* _INSTRUCTIONS FOR THE TASK_
Rewrite the lines from the one with "Dockx Boxes" up to and including the one with "LEIA OUTRAS MATÉR", swapping "Verhuisdozen" for "Kartonnen dozen" and keeping everything else the same. Leave the pictures out.

___ GIVEN RECORDS ___

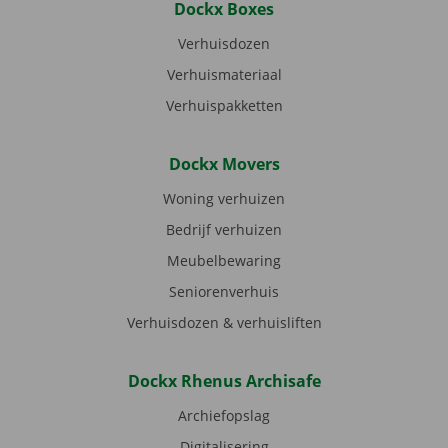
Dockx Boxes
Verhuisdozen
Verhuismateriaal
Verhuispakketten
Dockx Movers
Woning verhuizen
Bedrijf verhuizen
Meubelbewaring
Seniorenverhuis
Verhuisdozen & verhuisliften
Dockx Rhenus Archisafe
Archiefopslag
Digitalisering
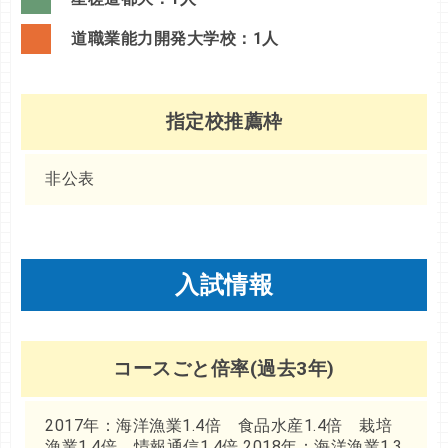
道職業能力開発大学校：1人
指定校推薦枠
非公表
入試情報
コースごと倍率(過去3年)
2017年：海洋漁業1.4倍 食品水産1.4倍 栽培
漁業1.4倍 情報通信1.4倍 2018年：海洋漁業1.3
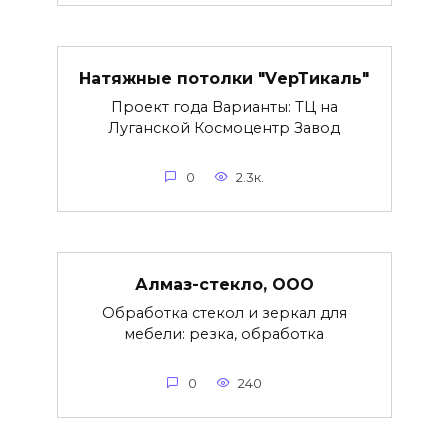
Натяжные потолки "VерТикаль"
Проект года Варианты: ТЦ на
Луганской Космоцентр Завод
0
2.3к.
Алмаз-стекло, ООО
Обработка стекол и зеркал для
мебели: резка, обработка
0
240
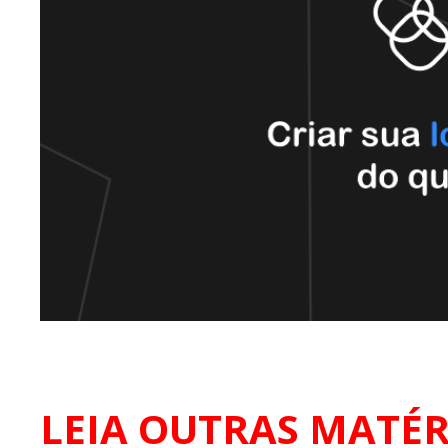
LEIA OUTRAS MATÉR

___
___ GIVEN RECORDS ___

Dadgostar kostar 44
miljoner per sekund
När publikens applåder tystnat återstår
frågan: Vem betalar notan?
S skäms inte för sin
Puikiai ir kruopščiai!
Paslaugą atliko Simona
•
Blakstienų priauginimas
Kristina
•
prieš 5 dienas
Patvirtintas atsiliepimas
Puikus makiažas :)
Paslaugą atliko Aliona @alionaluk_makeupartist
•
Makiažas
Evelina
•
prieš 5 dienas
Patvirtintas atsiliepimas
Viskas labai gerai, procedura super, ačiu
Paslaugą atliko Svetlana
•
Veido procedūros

___

* _TASK SOLUTION_
Dockx Boxes
Kartonnen dozen
Verhuismateriaal
Verhuispakketten
Dockx Movers
Woning verhuizen
Bedrijf verhuizen
Meubelbewaring
Seniorenverhuis
Kartonnen dozen & verhuisliften
Dockx Rhenus Archisafe
Archiefopslag
Digitalisering
道職業能力開発大学校：1人
指定校推薦枠
非公表
入試情報
コースごと倍率(過去3年)
2017年：海洋漁業1.4倍 食品水産1.4倍 栽培
漁業1.4倍 情報通信1.4倍 2018年：海洋漁業1.3
Натяжные потолки "VерТикаль"
Проект года Варианты: ТЦ на
Луганской Космоцентр Завод
0
2.3к.
Алмаз-стекло, ООО
Обработка стекол и зеркал для
мебели: резка, обработка
0
240
LEIA OUTRAS MATÉR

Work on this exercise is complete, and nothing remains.